[Almost OT] Re: Hangul jamo issues - are jamo sequences legitimate?

Yangwoo Ko newcat at icu.ac.kr
Wed Jan 10 01:59:19 CET 2007


Soobok Lee wrote:
> On Tue, Jan 09, 2007 at 10:29:16PM +0900, Soobok Lee wrote:
>> But see  http://www.hangul.or.kr/4-b23.htm  
>> (This is a scanned image of old HUN-MIN-JEONG-EUM HAE-RYAE texts
>> written by JUNG IN-JI (one of hangul inventors) in 15th century.
> 
> More:
> 
> You can look into 
>     http://www.hangul.or.kr/4-10.html 
> and http://www.hangul.or.kr/4-9.html  as well.
> 
> They contains words of consonant/vowel sequences in old sentences.

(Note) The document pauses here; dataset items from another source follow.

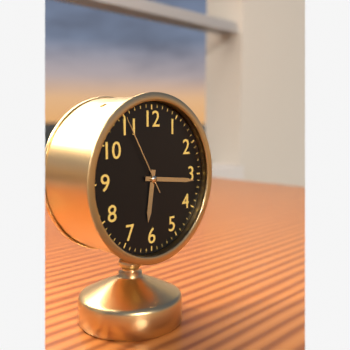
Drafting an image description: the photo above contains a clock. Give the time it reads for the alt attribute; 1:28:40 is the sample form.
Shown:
6:16:55
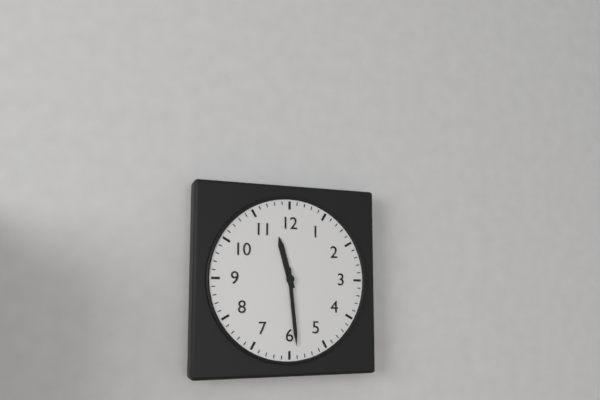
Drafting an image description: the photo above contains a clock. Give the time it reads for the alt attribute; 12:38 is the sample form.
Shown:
11:29
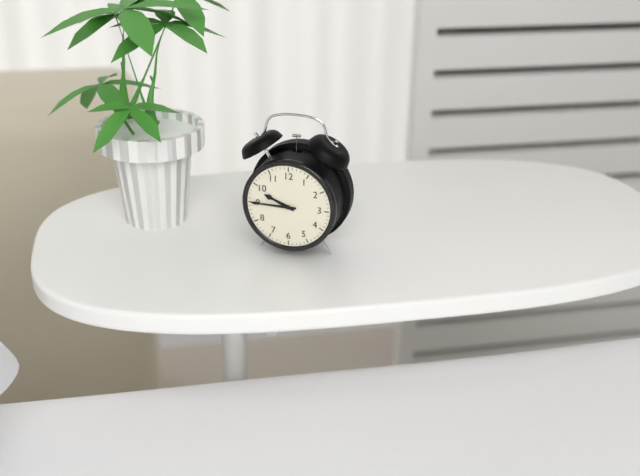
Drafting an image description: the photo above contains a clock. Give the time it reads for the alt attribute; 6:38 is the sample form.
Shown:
9:45
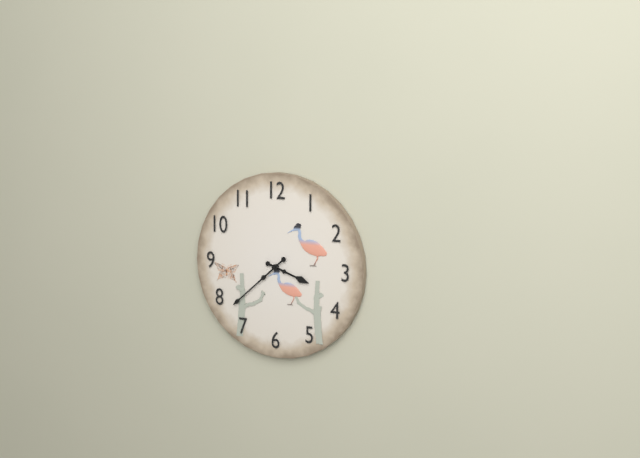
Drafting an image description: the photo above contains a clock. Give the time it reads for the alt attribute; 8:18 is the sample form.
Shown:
3:38
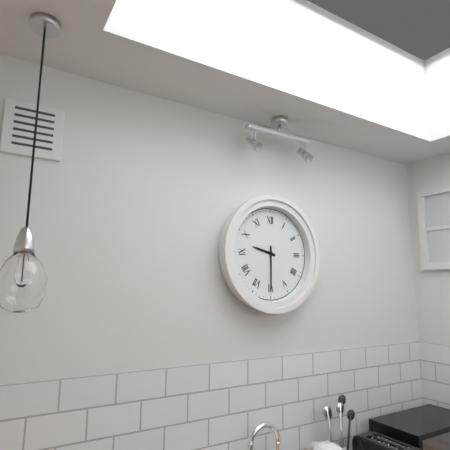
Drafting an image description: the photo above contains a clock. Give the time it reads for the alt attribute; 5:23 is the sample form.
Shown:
9:30
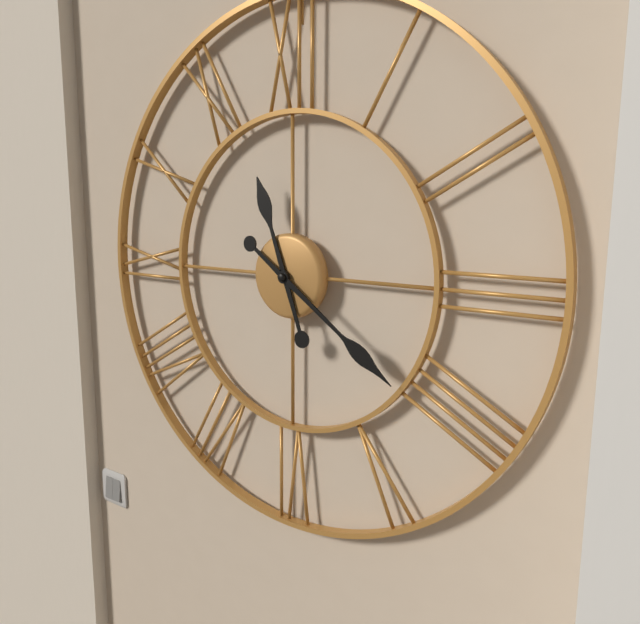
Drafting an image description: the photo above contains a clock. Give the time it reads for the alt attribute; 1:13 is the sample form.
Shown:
11:21
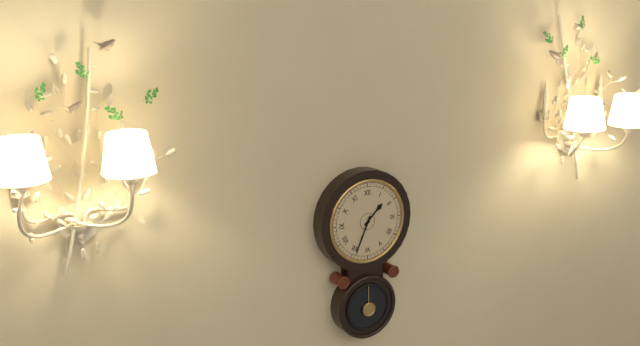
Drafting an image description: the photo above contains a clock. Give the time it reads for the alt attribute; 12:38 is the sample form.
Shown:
1:34
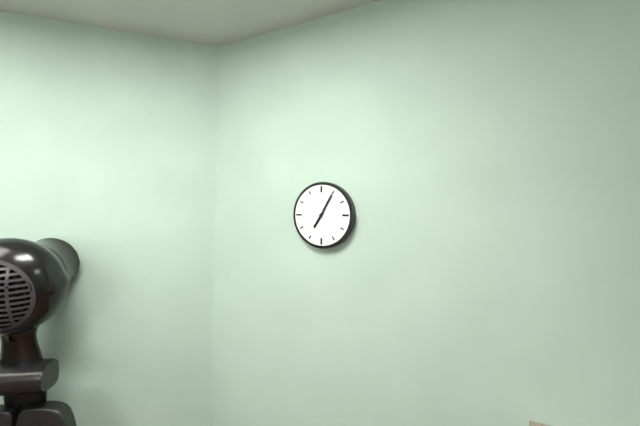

I am aware of these examples and they just reinforce my understanding 
that jamo sequences were not defined to be used by themselves. Though 
these examples show that we can use jamo sequences but they are all just 
for illustrative use. For those who don't understand Hangul/Korean, one 
of these examples can be interpreted (in a very poor way) as;

<poor interpretation>
EU, O, U, ... should be written below of initial consonant;
I, A, EO, ... should be written right-side of initial consonant;
Characters can make a sound ONLY WHEN they are properly composed...
</poor interpretation>

These use cases are very similar to Unicode code pages. Even though they 
include "parts" of characters, it does not justify that these parts 
should be understood and used by themselves even in very restrictive 
naming/identifier spaces.

> 
> Soobok
> 
>> You can see KI-YEOK and other jamos and even _jamo sequences_ are 
>> used in korean sentences as independent words. 
>>
>> KI-YEOK without vowel jamos should be pronunciated
>> according to the context,  mostly as "KI-YEOK", but in some 
>> cases pronunciated as having hidden vowel EU.
>>
>> vowel jamo O-AE without preceding consonant should be pronunciated
>> according to the context,  mostly as "O-AE",
>> as having hidden preceding consonant I-EUNG.

Would send me pointers to documents supporting these arguments? It is 
very interesting to me.

>> Jamo sequences or single-jamo word is not a hangul syllable, but
>> had, ___ by definition ____, been legitimate from 15th century.

As argued above, my understanding is that they are just for illustration.

>> And, that is why we can see  jamo-containing words in dictionaries
>> and business names and book names etc.